Malaysia and its outspokenly anti-Semitic prime minister, Mahathir bin Mohammad, have long been objects of criticism by both private human rights groups and the State Department, but in May 2002 the U.S. attitude toward this enemy of democracy changed markedly when President Bush received him at the White House and was effusive in his praise of Malaysia's support for antiterrorism efforts. Nor was the president reticent in December 2001 to embrace President Nursultan Nazarbayev of Kazakhstan, despite his government's continuing harassment and torture of its Uighur minority and Nazarbayev himself being suspected by the Justice Department of having extorted millions of dollars from American oil companies. "We . . . reiterate our mutual commitments to advance the rule of law and promote freedom of religion and other universal human rights," the two presidents said in their joint statement, though critics might be excused from the cynical observation that this friendship was founded more upon U.S. desire to secure access to an airbase in Kazakhstan than a sudden discovery that the two both loved human rights." (Not surprisingly, within the following six months some twenty newspapers in Kazahstan were shut down and opposition leaders beaten.)
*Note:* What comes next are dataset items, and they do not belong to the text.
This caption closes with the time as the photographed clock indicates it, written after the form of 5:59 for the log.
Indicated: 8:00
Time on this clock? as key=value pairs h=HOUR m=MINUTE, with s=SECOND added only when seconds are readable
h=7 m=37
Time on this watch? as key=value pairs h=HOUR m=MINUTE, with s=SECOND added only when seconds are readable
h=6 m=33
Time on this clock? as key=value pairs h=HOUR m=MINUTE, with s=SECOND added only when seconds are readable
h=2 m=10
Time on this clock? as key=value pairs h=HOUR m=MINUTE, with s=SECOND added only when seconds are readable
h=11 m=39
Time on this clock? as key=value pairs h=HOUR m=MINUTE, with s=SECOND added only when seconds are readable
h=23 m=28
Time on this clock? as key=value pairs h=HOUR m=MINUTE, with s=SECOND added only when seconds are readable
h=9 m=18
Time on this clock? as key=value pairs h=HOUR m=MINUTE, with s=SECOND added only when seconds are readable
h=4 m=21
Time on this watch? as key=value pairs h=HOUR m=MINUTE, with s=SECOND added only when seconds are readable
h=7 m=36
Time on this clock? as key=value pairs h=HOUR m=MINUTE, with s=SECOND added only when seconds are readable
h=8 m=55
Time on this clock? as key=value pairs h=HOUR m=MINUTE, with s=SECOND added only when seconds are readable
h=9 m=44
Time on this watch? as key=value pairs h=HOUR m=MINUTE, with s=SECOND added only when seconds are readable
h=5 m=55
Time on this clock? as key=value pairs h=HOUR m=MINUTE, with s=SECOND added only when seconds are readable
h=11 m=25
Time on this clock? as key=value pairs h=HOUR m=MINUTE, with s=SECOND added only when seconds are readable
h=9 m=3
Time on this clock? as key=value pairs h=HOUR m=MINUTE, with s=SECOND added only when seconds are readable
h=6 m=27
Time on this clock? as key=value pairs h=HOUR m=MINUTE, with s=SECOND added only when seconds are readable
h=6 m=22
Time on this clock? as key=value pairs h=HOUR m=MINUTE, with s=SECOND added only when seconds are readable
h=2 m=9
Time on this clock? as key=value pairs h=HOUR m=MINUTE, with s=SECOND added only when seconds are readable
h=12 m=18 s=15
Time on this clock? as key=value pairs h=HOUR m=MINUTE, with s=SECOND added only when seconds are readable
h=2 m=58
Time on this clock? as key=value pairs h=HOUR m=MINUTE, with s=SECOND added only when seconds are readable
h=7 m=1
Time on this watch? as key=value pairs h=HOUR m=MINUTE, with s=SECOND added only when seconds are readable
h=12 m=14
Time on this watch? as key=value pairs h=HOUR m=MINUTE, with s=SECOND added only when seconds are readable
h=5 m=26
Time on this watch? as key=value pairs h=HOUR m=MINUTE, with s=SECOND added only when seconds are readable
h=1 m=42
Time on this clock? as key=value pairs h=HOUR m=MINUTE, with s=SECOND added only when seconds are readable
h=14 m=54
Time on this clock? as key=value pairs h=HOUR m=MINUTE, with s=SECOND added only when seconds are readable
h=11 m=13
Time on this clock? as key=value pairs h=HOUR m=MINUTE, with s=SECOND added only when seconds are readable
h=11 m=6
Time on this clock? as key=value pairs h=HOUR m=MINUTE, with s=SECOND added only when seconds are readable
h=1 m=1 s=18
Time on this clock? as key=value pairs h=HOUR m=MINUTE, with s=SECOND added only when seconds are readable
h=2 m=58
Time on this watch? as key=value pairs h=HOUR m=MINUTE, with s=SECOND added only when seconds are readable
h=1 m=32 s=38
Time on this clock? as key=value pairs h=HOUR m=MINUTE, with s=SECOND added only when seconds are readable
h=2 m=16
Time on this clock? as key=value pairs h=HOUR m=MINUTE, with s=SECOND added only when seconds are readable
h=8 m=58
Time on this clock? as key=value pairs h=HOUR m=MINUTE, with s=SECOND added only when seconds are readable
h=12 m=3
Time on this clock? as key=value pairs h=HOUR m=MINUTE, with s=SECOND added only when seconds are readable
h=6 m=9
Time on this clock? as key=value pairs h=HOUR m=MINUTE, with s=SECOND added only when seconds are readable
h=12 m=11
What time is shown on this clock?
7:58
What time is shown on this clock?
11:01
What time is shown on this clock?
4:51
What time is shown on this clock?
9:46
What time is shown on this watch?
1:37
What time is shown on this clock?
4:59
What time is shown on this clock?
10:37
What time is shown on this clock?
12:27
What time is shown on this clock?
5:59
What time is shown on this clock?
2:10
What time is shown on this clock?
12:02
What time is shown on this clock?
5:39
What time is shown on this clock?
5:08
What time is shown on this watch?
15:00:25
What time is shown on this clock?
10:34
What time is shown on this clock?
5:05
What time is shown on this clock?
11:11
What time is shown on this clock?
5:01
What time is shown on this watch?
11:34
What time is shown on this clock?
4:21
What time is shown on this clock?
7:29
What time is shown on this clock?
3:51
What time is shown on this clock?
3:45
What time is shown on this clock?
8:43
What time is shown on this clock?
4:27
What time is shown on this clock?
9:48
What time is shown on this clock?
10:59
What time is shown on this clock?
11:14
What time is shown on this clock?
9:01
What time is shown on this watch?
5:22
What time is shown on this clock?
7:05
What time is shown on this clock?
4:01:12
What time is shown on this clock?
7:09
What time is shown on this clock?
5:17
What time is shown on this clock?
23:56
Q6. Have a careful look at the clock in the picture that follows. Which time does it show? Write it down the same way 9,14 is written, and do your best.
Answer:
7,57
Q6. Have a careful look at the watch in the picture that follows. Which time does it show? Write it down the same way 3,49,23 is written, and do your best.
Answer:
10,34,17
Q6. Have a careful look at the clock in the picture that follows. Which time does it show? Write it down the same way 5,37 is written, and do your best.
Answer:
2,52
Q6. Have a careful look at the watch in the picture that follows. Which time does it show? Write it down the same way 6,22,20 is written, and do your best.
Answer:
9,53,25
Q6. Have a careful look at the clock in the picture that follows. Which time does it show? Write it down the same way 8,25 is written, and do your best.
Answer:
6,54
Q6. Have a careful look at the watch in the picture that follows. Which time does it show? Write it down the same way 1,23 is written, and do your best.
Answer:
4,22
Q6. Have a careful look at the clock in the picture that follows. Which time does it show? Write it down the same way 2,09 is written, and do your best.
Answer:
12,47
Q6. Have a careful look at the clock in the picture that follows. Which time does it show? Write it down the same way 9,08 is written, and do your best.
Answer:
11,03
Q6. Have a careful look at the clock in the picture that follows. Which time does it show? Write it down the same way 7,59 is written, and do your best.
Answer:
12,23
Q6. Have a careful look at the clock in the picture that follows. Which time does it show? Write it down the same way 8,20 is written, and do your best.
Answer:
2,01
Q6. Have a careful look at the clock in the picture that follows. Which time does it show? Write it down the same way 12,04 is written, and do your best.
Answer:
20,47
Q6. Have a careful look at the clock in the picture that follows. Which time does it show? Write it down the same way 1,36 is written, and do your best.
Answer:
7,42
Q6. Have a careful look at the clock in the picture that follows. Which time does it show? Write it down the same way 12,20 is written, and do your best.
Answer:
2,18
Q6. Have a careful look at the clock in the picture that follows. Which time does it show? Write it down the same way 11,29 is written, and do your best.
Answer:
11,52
It goes without saying that gaining the cooperation of other governments to fight terrorism is a legitimate foreign policy goal. But what the United States seems to forget with great regularity is that by identifying itself with those who abuse human rights-particularly when the rights being abused are those of Uighur Muslims in China, Acehnese Muslims in Indonesia, Uighur Muslims in Kazakhstan, and Muslims in Chechnya-we invite the conclusions that U.S. rhetoric about democracy and freedom is no more than that and that the war on terror is in fact a war on Islam.

And one thing more we seed a new generation of terrorists. In Uzbekistan, to take one of the most egregious cases, the United States has cultivated a military alliance with a government that is renown for the grotesque nature of its human rights record: people detained without access to lawyers, families, or medical assistance; widespread torture; regular reports of deaths in custody; no dissent; no real elections. "Needless to say," explains one informed observer, "U.S. military aid for antiterrorist activities in countries like Uzbekistan will invariably provide their leaders with resources that can be turned indiscriminately against their own populations. And that, paradoxically, . . . will end up driving the discontented toward the only political alternatives that are radical enough to put up a fight."

Jeffrey Goldfarb, who teaches democracy to foreign students all over the world, reports that, more and more, those students (from South Africa to Ukraine to Indonesia), potentially our strongest allies, are turning against the United States. They see the war on terrorism "being used as a cover by dictators around the world to justify crackdowns on democracy advocates.... Suddenly the strategic resources of . . . dictatorships are more important than the lives of human rights activists. Suddenly the defense of the American way of life and our democracy seems predicated upon a lack of concern for the democratic rights of people in less advantaged countries."